- BRIEF
Copy the listing below line for line, without changing a single character.

###

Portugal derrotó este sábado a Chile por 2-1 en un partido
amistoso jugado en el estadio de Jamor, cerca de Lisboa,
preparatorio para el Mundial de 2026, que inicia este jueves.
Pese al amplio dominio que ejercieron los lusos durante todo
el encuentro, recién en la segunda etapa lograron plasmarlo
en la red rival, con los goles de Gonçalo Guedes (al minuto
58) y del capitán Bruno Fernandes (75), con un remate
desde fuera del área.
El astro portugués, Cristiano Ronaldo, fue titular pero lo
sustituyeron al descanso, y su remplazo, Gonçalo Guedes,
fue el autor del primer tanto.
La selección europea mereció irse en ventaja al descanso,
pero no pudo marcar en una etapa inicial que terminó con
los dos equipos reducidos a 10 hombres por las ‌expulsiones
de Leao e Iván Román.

###

- RESPONSE
Portugal derrotó este sábado a Chile por 2-1 en un partido
amistoso jugado en el estadio de Jamor, cerca de Lisboa,
preparatorio para el Mundial de 2026, que inicia este jueves.
Pese al amplio dominio que ejercieron los lusos durante todo
el encuentro, recién en la segunda etapa lograron plasmarlo
en la red rival, con los goles de Gonçalo Guedes (al minuto
58) y del capitán Bruno Fernandes (75), con un remate
desde fuera del área.
El astro portugués, Cristiano Ronaldo, fue titular pero lo
sustituyeron al descanso, y su remplazo, Gonçalo Guedes,
fue el autor del primer tanto.
La selección europea mereció irse en ventaja al descanso,
pero no pudo marcar en una etapa inicial que terminó con
los dos equipos reducidos a 10 hombres por las ‌expulsiones
de Leao e Iván Román.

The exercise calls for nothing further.